**RECORD EXCERPTS**

========================

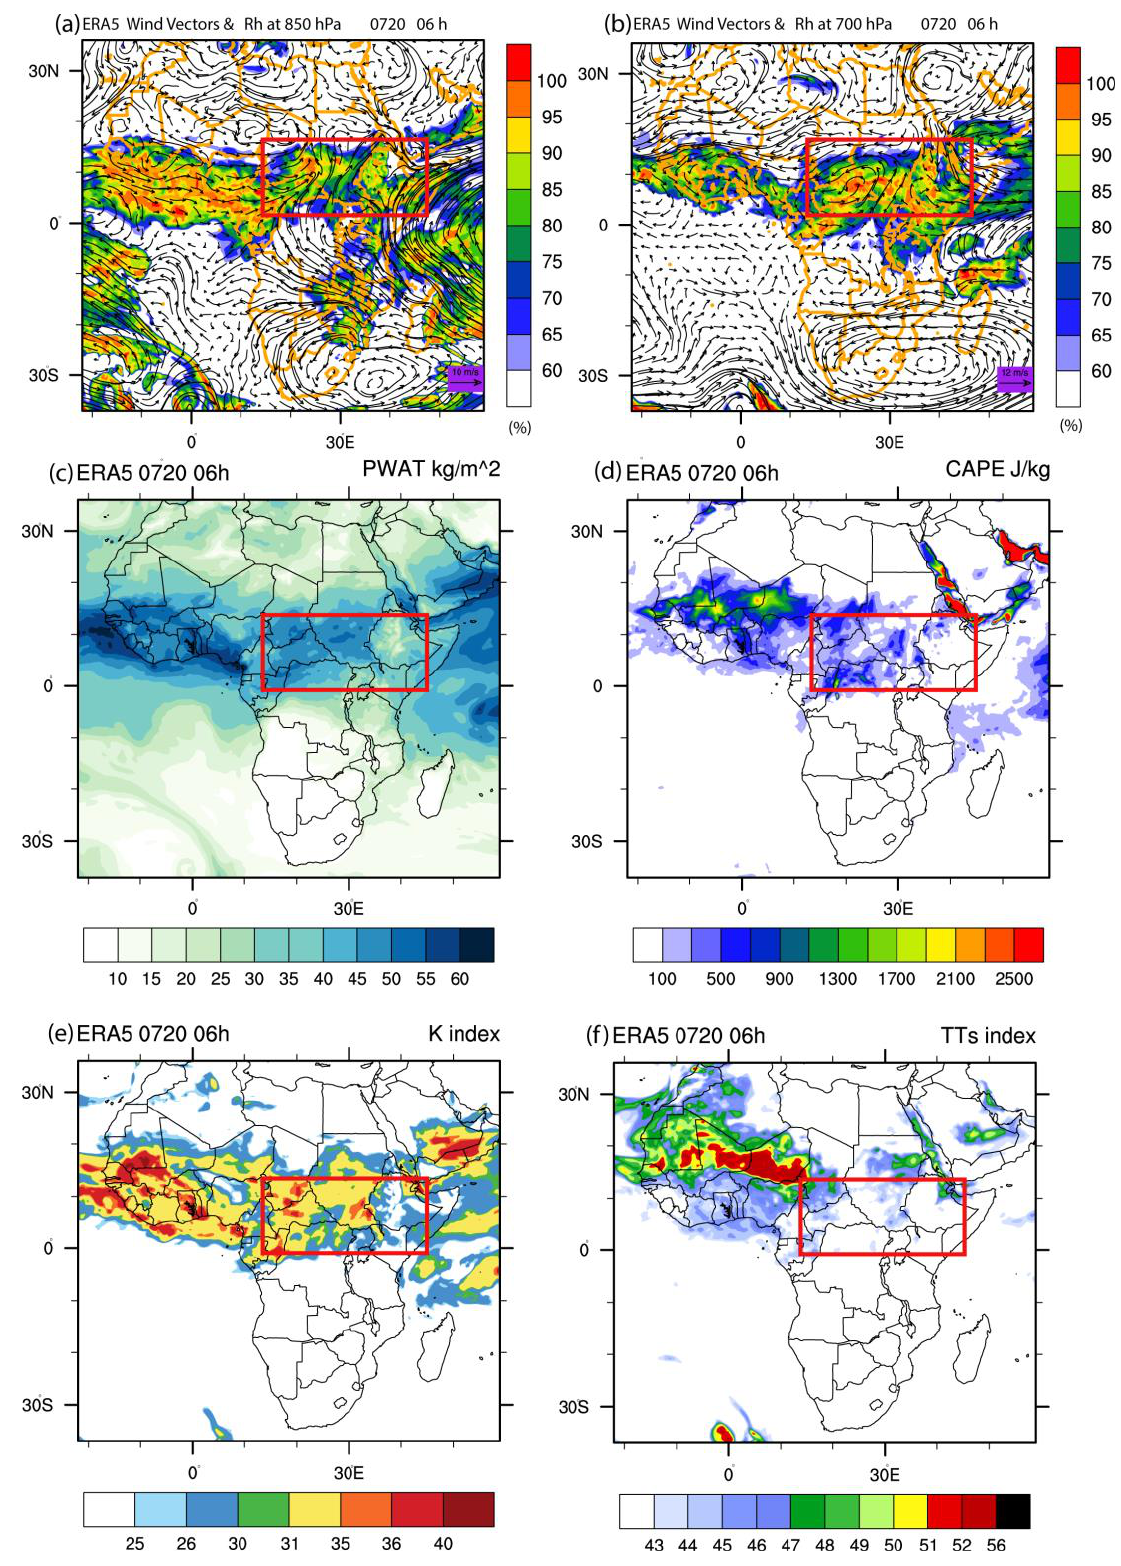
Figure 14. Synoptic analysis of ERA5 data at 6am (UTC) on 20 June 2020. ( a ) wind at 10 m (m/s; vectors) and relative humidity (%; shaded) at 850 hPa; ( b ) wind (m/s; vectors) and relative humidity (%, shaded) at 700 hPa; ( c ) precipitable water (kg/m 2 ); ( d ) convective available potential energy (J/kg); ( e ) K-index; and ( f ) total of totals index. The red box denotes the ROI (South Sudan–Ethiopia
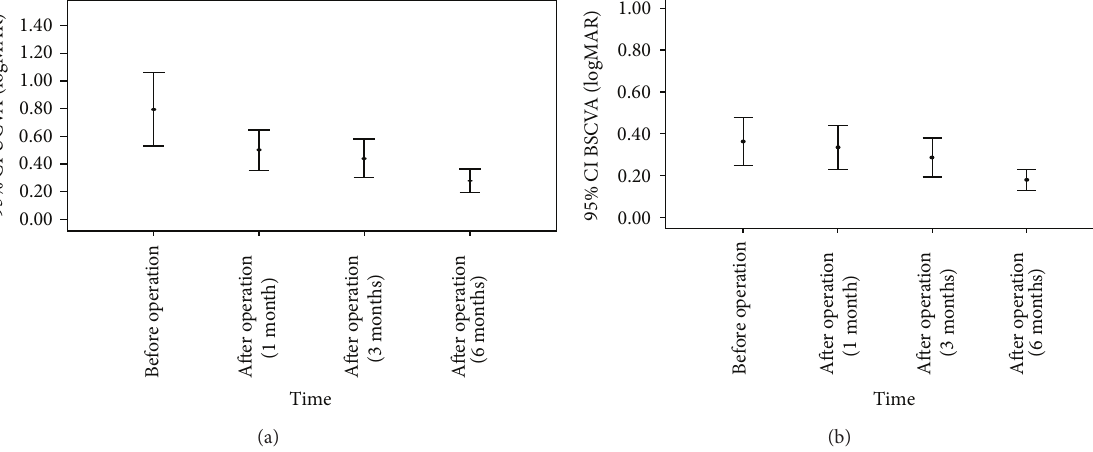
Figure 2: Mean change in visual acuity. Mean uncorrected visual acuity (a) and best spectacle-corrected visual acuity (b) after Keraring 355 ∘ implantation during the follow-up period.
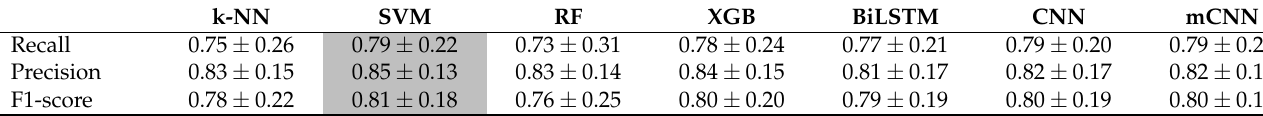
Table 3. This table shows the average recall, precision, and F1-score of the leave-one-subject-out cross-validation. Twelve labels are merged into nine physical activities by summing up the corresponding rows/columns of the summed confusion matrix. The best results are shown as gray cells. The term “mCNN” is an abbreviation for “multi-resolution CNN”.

========================

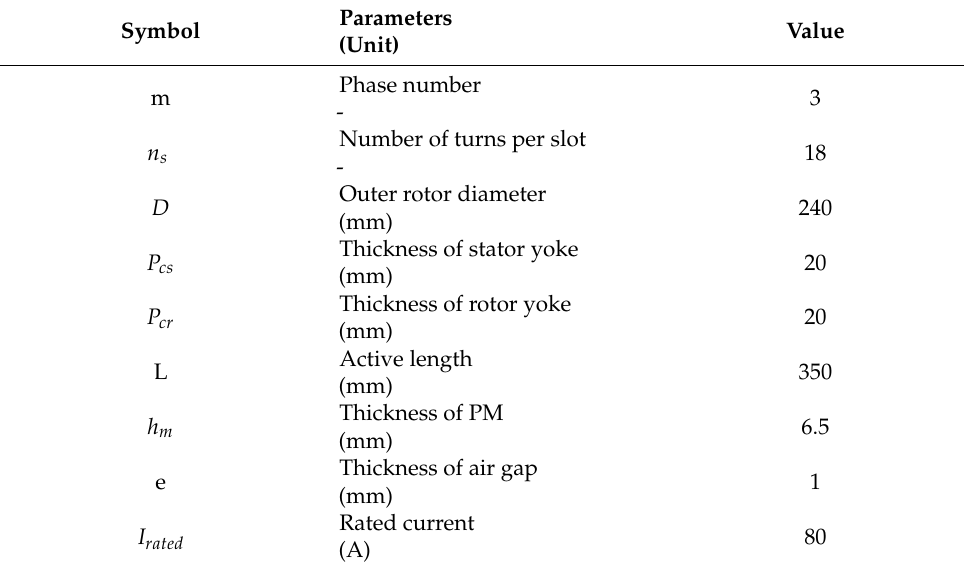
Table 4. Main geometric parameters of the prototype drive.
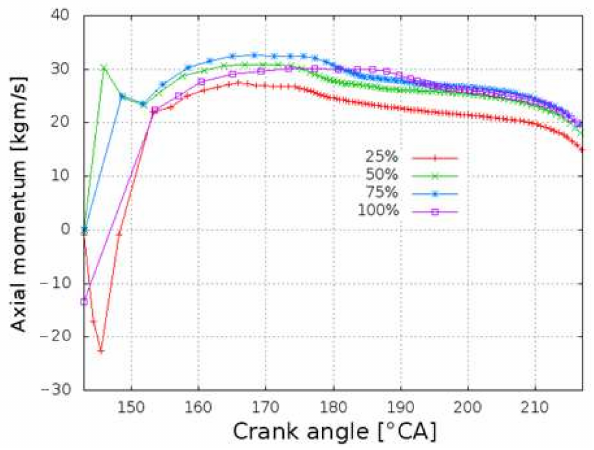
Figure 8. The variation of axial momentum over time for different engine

========================

**WHAT NEEDS TO BE DONE**
Check the listing above for lines containing the string "best", and copy each one.

**SOLUTION TO THE PROBLEM**
Figure 2: Mean change in visual acuity. Mean uncorrected visual acuity (a) and best spectacle-corrected visual acuity (b) after Keraring 355 ∘ implantation during the follow-up period.
Table 3. This table shows the average recall, precision, and F1-score of the leave-one-subject-out cross-validation. Twelve labels are merged into nine physical activities by summing up the corresponding rows/columns of the summed confusion matrix. The best results are shown as gray cells. The term “mCNN” is an abbreviation for “multi-resolution CNN”.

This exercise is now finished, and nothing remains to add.